Kenapa semua ini selalu terjadi kebetulan. Dan kenapa sekarang gadis yang terlibat adalah sahabat mereka sendiri?

"Lo sayang sama Nila?" pertanyaan itu muncul dari Dekka.

"Gue gak ngomong pasti lo tau jawabannya."

"Kali ini gue ngalah aja. Nila buat elo. Gue gampang. Udah berkali kali kita kayak gini. Gue mau ngasih kesempatan buat lo. Gue gak mau jadi ngerebut kebahagiaan elo. Gue gak mau persahabatan kita rusak cuma gara-gara cewek." terang Dekka.

"Gak. Gak bisa gitu."

"Terus?"

"Gue juga gak mau persahabatan kita rusak cuma gara-gara cewek. Tapi gak adil kalo lo nyerahin Nila gitu aja. Nila bukan barang." jawab Arel dingin.

"Mau lo apa?"

"Gue mau jawaban dari Nila. Gue mau dia yang milih sendiri. Gue atau elo."

"Oke, gue setuju."

"Tapi gak sekarang, kita perlu cari waktu yang tepat. Gue gak mau bikin Nila pusing dan merasa bersalah cuma gara-gara kita."

Dekka mengangguk pelan.

Malam semakin larut. Dan mereka masih saja betah duduk berhadapan tanpa ada percakapan. Diam dan hanya saling tatap tajam.

🌊🌊🌊

Sudah kelewat tengah malam, tapi Nila tak kunjung memejamkan matanya. Pikirannya terus saja melayang pada kedua cowok itu. Pikirannya tambah ruyam semenjak kedua cowok itu mengutarakan pikirannya masing-masing. Nila tak habis pikir kenapa harus Arel dan Dekka.

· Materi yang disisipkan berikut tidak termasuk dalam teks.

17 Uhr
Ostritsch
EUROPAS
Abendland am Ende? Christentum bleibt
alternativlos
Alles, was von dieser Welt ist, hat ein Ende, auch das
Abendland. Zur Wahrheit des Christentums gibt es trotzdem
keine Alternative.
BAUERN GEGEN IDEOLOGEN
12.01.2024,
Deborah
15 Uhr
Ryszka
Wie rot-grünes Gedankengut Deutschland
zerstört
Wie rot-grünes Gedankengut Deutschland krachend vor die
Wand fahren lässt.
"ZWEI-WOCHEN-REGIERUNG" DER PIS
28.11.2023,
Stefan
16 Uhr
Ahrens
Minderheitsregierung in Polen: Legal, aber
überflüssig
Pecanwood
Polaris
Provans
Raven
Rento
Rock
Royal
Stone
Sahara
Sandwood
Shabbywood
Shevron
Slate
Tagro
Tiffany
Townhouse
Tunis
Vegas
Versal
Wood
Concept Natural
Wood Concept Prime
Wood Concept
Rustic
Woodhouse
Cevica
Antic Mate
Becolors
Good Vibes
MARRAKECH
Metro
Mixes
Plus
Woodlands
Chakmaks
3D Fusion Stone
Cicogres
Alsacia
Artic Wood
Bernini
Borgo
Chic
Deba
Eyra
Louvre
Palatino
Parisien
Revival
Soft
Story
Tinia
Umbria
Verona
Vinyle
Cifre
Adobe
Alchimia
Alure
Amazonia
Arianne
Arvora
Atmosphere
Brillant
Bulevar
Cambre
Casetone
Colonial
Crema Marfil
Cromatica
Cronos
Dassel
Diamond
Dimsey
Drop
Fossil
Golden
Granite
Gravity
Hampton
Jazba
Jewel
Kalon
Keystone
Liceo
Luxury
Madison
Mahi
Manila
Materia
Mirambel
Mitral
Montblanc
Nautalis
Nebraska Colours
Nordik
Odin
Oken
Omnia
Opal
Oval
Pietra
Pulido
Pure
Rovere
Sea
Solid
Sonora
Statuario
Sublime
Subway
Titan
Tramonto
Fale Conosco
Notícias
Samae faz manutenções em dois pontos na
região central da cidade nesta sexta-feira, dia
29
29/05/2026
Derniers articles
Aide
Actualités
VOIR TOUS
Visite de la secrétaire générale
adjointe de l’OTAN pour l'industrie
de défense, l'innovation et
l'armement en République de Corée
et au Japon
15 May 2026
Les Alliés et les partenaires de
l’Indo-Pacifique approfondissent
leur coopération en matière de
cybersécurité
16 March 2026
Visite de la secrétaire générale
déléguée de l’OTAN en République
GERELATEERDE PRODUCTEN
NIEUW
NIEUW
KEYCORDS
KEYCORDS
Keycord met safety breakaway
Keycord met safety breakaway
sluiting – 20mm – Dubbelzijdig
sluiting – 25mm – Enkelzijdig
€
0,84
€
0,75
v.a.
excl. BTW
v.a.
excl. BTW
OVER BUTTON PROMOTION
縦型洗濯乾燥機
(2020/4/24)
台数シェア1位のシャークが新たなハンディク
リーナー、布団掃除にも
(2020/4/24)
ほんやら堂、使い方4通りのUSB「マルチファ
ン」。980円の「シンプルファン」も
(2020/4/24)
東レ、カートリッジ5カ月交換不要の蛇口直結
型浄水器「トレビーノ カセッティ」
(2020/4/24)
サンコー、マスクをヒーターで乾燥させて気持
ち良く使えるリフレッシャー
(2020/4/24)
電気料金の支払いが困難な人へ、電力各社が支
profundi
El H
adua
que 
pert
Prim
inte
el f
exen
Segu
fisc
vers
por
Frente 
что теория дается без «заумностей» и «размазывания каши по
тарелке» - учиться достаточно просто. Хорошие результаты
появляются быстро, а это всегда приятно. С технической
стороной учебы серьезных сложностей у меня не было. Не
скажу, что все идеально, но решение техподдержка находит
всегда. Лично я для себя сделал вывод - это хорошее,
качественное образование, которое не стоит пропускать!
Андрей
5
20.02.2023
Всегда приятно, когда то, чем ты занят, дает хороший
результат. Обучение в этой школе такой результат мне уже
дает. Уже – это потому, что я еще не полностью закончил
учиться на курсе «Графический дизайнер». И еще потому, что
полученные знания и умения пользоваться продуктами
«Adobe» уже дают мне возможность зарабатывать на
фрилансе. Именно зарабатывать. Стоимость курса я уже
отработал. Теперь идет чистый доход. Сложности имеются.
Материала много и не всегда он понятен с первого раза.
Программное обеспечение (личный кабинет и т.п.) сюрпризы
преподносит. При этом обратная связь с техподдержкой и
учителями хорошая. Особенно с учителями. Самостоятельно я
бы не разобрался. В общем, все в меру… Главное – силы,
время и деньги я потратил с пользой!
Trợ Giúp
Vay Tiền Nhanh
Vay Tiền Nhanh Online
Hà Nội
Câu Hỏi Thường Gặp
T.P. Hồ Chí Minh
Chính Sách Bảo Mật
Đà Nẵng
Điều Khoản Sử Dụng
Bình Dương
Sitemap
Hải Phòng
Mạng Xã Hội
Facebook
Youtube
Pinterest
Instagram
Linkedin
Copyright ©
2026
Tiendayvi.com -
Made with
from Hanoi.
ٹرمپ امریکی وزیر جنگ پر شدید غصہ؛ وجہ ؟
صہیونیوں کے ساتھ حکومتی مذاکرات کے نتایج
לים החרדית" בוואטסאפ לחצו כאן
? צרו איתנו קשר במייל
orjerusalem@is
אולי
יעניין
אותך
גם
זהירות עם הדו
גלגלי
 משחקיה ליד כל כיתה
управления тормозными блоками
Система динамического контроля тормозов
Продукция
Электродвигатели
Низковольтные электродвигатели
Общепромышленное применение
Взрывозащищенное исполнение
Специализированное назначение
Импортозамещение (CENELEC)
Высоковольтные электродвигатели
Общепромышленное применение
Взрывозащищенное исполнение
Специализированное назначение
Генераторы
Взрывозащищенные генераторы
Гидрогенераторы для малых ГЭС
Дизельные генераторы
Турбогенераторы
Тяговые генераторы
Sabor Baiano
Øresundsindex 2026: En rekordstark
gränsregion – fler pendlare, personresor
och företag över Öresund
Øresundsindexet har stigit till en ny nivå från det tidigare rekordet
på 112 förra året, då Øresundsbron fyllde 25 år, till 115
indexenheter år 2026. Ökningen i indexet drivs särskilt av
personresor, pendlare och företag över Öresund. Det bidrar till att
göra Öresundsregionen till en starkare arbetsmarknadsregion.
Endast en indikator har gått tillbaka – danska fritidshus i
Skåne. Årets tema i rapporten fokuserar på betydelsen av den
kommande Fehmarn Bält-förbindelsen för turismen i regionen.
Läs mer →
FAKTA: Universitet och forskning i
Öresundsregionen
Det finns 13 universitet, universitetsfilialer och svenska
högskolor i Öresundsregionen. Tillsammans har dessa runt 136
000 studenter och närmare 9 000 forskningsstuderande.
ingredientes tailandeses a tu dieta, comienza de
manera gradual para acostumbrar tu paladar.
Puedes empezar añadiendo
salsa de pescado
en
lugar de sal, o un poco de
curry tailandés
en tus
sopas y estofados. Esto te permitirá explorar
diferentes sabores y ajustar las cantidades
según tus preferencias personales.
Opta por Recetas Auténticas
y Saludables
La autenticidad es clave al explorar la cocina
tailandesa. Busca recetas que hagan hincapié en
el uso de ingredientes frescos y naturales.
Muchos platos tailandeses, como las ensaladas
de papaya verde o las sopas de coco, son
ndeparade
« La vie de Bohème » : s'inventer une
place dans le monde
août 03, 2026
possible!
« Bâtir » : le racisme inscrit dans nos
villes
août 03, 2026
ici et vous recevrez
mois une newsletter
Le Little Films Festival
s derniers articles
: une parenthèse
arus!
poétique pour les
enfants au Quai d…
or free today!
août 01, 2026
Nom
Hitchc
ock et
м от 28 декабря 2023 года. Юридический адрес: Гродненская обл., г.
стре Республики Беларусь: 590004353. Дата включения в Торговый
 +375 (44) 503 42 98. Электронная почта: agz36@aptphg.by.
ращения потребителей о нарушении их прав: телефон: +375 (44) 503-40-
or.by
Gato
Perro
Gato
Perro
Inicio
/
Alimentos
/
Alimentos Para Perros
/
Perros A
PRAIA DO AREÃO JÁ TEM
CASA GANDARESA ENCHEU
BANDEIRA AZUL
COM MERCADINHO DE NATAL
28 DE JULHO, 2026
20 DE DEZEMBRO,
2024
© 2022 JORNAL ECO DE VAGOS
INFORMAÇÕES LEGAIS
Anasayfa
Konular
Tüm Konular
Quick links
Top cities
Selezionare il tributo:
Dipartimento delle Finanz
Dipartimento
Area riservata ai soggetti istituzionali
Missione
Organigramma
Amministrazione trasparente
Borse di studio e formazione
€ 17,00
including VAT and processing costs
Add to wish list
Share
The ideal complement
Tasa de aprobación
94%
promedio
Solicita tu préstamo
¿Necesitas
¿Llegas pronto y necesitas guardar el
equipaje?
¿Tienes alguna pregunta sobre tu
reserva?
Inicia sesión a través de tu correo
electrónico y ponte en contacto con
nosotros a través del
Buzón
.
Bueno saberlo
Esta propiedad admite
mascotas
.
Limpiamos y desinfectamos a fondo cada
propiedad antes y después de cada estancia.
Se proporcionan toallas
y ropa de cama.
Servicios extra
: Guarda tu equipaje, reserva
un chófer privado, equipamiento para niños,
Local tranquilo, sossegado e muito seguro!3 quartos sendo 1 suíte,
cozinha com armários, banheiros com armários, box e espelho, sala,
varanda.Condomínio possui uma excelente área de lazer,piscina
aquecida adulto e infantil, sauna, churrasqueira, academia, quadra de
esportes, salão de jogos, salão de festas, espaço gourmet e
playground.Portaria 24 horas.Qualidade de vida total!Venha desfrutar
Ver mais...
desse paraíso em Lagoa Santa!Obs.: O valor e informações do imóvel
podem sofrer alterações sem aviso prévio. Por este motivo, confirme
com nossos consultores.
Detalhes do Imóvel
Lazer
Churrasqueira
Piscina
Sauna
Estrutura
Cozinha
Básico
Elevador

Nila ingat betul bagaimana dengan mulusnya Dekka mengatakan rasa itu padanya. Dugaannya ternyata benar. Baik dugaannya kepada Dekka maupun dugaannya kepada Arel. Nila pernah mendengar cerita dari Abel bahwa kedua cowok itu sering kepergok menyukai gadis yang sama. Namun Nila sama sekali tidak menyangka bahwa gadis yang di perebutkan itu adalah Nila. Nila ingat betul bagaimana sadisnya Abel terhadap cewek yang telah membuat kedua sahabat itu renggang.

Nila juga ingat betul bagaimana dengan gamblang dan detail, Arel menceritakan semuanya dari awal mula sampai akhiran. Sekarang kedua cowok itu pasti tahu jika mempunyai rasa yang sama.

Nila takut jika kemungkinan-kemungkinan buruk terhadap mereka berdua terjadi. Nila takut mereka berdua kalap dan tidak bisa mengendalikan diri masing-masing.

Namun apa yang bisa di perbuat Nila terhadap keduanya. Nila tidak bisa menerima rasa itu. Dia tidak ingin di kira pemberi harapan palsu kepada kedua coowk itu. Dia juga tidak ingin menyakiti keduanya.

Karena nyatanya hati Nila hanya terjaga untuk satu orang di sana. Dia yang tujuh tahun mengisi penuh tempat di hati Nila.

Bukan hanya tentang kedua cowok itu saja yang dia pikirkan, tapi Abel juga. Dia takut jika disalahkan oleh Abel karena pasti Abel akan menganggap semua ini salahnya. Abel pasti akan menganggap semua ini Nila—lah penyebabnya.

Nila sangat takut jika Abel tahu. Dia merasa tidak enak hati kepada tiga orang sekarang. Ketiga sahabatnya sendiri. Jika ia bilang kepada Aruna, pasti tidak akan menyelesaikan masalah. Karena Aruna sendiri tidak tahu persis bagaimana tanggapan Abel jika Abel tahu semuanya.

Tiba-tiba di pikirannya terlintas Quinta. Yah. Dia harus menceritakan semuanya ini. Dia harus meminta pendapat tentang bagaimana gambaran tanggapan Abel jika dia tahu semuanya. Setidaknya Nila bisa jaga-jaga hati untuk kemungkinan kemungkinan buruk.

Setidaknya Nila dapat solusi dari Quinta tentang ini semua.